Why SCSS For Retirees?
When investing after retirement, every investor’s concern is safety of capital and steady returns. SCSS scores high on safety as it is backed by the government, virtually eliminating investment risk. Let’s look at other benefits.
Predictable returns: Investors receive quarterly interest payouts from their SCSS account. Consider it as your pay-cheque replacement.
Tax-saver: Investment in SCSS is eligible for tax deduction of up to Rs 1.5 lakh under section 80C of the Income Tax Act.
Deposit for life: Since SCSS is refundable after 5 years (extending up to 8 years), you can continue investing it for as long as you want. You can transfer your SCSS account to any other part of India too.
Other Rules
Investment begins once you open the account. It matures in five years from the date of the first deposit. Prior to maturity, the scheme cannot be withdrawn, but can be extended by a further three years on applying before the maturity date.
Nomination: One family member can be nominated at the time of account opening or at a later date. Accounts can be held individually or jointly with your spouse.
Multiple accounts allowed: One person can open multiple SCSS accounts in their name or together with their spouse
Premature withdrawals are permitted one year after account opening. Penalty for premature withdrawal is 1.5 per cent if the account is closed after one year, but before two years. If closed after two years, the penalty is 1 per cent.
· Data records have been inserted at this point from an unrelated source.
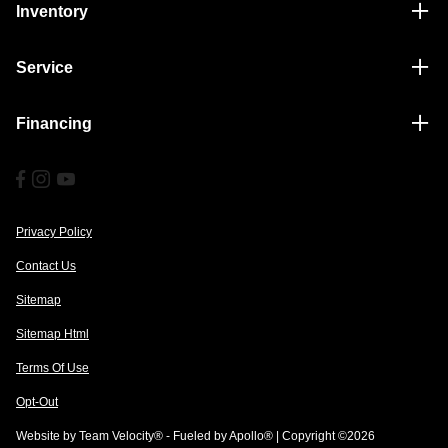
Inventory
Service
Financing
Privacy Policy
Contact Us
Sitemap
Sitemap Html
Terms Of Use
Opt-Out
Website by
Team Velocity®
- Fueled by Apollo® | Copyright ©2026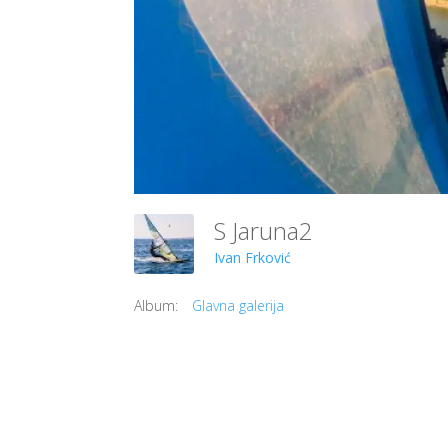
S Jaruna2
Ivan Frković
Album:
Glavna galerija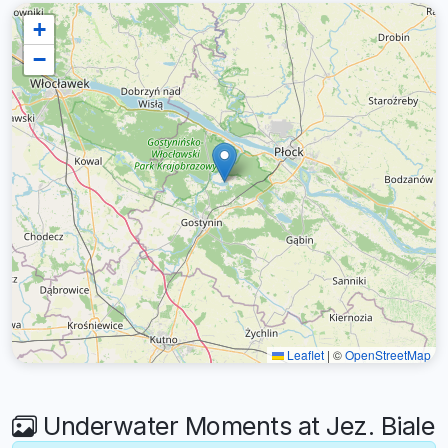
+
−
Leaflet
|
©
OpenStreetMap
Underwater Moments at Jez. Biale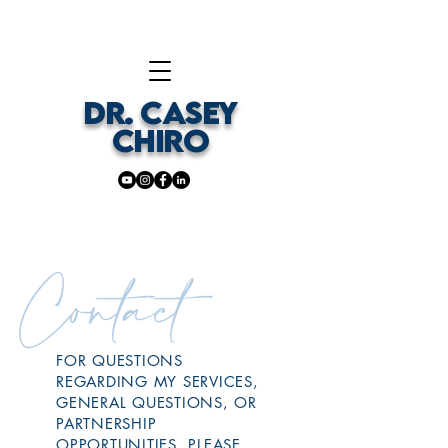
DR. CASEY
CHIRO
Contact
FOR QUESTIONS
REGARDING MY SERVICES,
GENERAL QUESTIONS, OR
PARTNERSHIP
OPPORTUNITIES, PLEASE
The Senior Citizens Savings Scheme is open for Indians aged 60 plus, 55 plus for VRS retirees, and 50 plus for defence personnel. One can invest up to Rs 30 lakh per individual whereas couples can invest Rs 30 lakh each separately. Currently, the annual simple interest provided under this scheme is 8.2 per cent which is paid quarterly.

Thus, at an interest rate of 8.2 per cent under the Senior Citizens Savings Scheme:
Rs 10 lakh investment earns about Rs 6,833 per month (indicative), Rs 20,500 every quarter, Rs 82,000 annually, and Rs 4.1 lakh over 5 years.
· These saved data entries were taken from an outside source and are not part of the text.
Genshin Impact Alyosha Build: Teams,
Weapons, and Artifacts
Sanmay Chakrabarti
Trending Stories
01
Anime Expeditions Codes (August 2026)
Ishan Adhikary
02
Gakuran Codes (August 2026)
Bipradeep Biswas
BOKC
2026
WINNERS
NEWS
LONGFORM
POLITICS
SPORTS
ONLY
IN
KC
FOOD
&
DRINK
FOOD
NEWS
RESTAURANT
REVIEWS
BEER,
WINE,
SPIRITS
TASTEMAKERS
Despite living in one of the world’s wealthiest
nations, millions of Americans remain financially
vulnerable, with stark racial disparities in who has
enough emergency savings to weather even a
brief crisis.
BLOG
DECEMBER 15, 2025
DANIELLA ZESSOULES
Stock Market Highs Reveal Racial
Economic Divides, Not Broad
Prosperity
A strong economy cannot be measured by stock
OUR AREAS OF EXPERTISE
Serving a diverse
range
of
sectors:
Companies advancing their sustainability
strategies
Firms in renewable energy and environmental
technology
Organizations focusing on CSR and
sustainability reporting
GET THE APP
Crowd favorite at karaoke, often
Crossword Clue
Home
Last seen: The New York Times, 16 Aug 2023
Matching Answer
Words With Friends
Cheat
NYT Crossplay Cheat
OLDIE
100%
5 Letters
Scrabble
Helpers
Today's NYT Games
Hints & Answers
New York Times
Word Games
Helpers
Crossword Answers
Rs 20 lakh investment earns about Rs 13,667 per month (indicative), Rs 41,000 every quarter, Rs 1.64 lakh annually, and Rs 8.2 lakh over 5 years.
Rs 30 lakh investment earns about Rs 20,500 per month (indicative), Rs 61,500 every quarter, Rs 2.46 lakh annually, and Rs 12.3 lakh over 5 years.
At maturity, one would get the full principal back. So, for example, Rs 30 lakh invested will return Rs 42.3 lakh total after 5 years.
“However, the interest is fully taxable at one’s tax slab. So, in the 30 per cent bracket, the effective return drops to roughly 5.7 per cent. So, a couple can together park Rs 60 lakh (Rs 30 lakh each) and get Rs 41,000 per month combined,” says Abhishek Kumar, Founder of SahajMoney.
Also, if one needs a monthly payout, they can pair SCSS with the Post Office Monthly Income Scheme, which currently offers 7.4 per cent annual interest, credited monthly.
Final Thoughts
SCSS is not going to make you rich after retirement. But what it can do is allow you to sleep peacefully at night without your investments being affected by the stock market cycles. If you want to know where your money is going every quarter and not worry about your investment losing money, SCSS should be your top post-retirement investment option.